• [DOCUMENT EXTRACT]
::::
Students with little or no cybersecurity knowledge are being used to fight off hackers because there are not enough cybersecurity employees and matters are getting worse.

Published: February 17, 2019, 10:35 am

    According to one estimate, by 2021 some 3,5 million cybersecurity jobs will be unfilled, MIT Technology Review reported. And sadly of those that apply, fewer than one in four are qualified enough to do the job.

    So students are being paired with AI software that enables them to get the job done. Texas A&M University System has found a way to solve its problem in the short term.

    The college’s Security Operations Center deals with around a million attempts to hack the university system per month. Yet the center does have some full-time employees – the majority of its security staff is made up of students working with AI software to detect, monitor, and remediate the threats.

    Students-in-training serve as cheap cybersecurity staff for the college. And unlike many other organisations, Texas A&M is having no trouble filling the positions. “We have never posted a job,” Daniel Basile, executive director of the Security Operations Center, told MIT. “All of [the students] have heard about us through side channels.”

    Large corporations facing similar shortages have been investing in longer-term solutions like mobile training trucks and apprenticeship programs.

    The AI software only detects anomalies but it cannot act upon its findings, making humans a necessity.

    When the students come in for the day, they’re presented with a whiteboard displaying different areas of the university, noting how many potential threats each is facing, because the AI has already pulled out these “events”.

    The students will then look for suspicious activity. They do so by comparing them with past attacks, looking at things like IP addresses, and analyzing data provided by the software. Student security analyst Jennifer Allen identified a large amount of data in the school network as illicit BitTorrent activity.

    A recent survey found that almost 40 percent of security executives said the skills shortage was causing high rates of burnout and turnover. “No matter how much revenue you have, you can’t find the people,” says Hitesh Sheth, CEO of Vectra, which makes the AI software the university uses. “People leave in 12 months because someone else will give them a 30 percent bump in pay.”

    Artificial intelligence used against attacks could be a dangerous gamble, however. Hackers can learn to circumvent security algorithms quickly. Therefore, humans have an important role to play, and they are desperately needed.
::::
• [EXERCISES TO COMPLETE]
1 - Translate this sentence from the article on student cybersecurity staff into Spanish: "The AI software only detects anomalies but it cannot act upon its findings, making humans a necessity."
2 - Reproduce the part of the article on student cybersecurity staff that opens with the words containing "Published: February 17, 2019, 10:35" and closes with "remediate the threats.", substituting "machine-learning tools" for "AI software" throughout.
::::
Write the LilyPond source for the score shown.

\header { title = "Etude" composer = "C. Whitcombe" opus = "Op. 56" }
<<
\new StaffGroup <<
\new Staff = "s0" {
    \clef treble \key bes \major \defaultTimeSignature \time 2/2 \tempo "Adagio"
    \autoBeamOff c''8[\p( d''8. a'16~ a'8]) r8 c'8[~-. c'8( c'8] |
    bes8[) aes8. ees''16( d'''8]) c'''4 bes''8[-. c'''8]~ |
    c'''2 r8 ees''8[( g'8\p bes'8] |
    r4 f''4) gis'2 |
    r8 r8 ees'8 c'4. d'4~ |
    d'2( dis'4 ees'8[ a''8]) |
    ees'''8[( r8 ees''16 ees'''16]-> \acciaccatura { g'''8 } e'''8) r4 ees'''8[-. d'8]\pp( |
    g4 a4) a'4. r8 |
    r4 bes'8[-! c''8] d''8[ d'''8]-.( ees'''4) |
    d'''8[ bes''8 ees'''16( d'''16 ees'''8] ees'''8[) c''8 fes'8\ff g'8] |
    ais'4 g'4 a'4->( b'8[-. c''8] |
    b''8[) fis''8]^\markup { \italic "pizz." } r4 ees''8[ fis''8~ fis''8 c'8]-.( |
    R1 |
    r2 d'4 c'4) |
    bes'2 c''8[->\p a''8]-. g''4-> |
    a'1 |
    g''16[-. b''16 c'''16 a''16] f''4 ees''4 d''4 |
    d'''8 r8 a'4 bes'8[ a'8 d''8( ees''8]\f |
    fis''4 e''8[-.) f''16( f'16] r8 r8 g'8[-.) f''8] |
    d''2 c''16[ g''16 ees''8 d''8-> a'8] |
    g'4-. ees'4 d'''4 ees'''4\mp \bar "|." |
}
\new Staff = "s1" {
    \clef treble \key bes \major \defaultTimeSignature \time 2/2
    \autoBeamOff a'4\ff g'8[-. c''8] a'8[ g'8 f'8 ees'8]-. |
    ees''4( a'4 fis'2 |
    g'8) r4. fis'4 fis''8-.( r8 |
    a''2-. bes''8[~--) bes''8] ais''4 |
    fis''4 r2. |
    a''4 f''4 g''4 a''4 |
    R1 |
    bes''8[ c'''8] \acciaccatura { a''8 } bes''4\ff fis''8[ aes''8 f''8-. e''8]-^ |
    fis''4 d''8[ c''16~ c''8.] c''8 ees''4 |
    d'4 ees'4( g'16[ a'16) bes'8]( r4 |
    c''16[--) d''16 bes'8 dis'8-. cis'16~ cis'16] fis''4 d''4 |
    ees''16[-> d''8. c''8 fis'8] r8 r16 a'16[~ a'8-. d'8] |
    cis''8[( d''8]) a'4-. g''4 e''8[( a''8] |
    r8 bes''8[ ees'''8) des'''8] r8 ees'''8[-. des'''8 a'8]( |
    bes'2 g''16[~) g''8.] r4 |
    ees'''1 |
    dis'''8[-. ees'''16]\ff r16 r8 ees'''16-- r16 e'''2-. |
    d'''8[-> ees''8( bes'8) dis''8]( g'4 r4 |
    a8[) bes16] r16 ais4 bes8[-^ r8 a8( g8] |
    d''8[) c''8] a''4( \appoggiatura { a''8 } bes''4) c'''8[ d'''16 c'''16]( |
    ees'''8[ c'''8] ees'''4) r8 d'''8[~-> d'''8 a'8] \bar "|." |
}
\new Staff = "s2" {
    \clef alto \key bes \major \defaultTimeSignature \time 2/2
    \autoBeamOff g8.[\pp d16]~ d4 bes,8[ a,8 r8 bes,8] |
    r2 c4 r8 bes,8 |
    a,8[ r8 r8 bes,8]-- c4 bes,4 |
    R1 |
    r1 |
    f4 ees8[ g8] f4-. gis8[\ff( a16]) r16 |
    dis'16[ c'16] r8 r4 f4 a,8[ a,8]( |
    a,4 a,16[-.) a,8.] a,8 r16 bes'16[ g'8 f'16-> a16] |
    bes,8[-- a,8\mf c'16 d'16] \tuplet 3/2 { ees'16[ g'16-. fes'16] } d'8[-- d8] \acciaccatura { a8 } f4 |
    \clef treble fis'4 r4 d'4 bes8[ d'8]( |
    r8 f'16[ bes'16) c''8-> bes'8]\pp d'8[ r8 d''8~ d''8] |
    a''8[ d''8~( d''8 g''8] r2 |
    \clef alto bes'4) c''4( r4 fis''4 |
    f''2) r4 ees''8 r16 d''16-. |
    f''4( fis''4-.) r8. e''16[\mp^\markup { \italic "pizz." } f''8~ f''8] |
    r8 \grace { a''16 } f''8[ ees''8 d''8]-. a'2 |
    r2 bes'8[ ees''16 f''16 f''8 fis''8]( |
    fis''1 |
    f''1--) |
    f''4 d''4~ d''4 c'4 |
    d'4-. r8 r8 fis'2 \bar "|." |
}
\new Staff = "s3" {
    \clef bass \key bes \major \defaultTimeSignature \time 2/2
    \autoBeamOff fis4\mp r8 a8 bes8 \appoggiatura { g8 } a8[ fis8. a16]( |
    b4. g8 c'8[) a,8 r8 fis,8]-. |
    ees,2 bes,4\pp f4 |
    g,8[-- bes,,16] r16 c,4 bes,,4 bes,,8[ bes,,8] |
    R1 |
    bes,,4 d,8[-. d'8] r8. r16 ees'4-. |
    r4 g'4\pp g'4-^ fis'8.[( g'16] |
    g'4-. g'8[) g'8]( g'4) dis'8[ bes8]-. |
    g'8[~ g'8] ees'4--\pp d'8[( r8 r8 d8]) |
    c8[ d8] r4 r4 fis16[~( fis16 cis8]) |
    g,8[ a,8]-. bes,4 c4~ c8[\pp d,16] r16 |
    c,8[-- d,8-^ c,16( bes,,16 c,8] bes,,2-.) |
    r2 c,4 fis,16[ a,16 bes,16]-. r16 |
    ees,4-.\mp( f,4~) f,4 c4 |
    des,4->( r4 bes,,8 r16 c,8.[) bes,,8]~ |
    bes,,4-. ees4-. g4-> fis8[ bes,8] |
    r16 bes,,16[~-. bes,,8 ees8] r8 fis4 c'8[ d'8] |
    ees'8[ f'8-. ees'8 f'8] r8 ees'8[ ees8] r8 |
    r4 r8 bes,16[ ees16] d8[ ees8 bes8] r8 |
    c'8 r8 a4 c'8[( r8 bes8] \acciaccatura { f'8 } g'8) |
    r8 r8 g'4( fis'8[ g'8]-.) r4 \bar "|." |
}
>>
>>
::::
• [FINAL RESULTS]
1 - El software de IA solo detecta anomalías, pero no puede actuar en función de sus hallazgos, lo que hace que los humanos sean imprescindibles.

2 -
Published: February 17, 2019, 10:35 am

    According to one estimate, by 2021 some 3,5 million cybersecurity jobs will be unfilled, MIT Technology Review reported. And sadly of those that apply, fewer than one in four are qualified enough to do the job.

    So students are being paired with machine-learning tools that enables them to get the job done. Texas A&M University System has found a way to solve its problem in the short term.

    The college’s Security Operations Center deals with around a million attempts to hack the university system per month. Yet the center does have some full-time employees – the majority of its security staff is made up of students working with machine-learning tools to detect, monitor, and remediate the threats.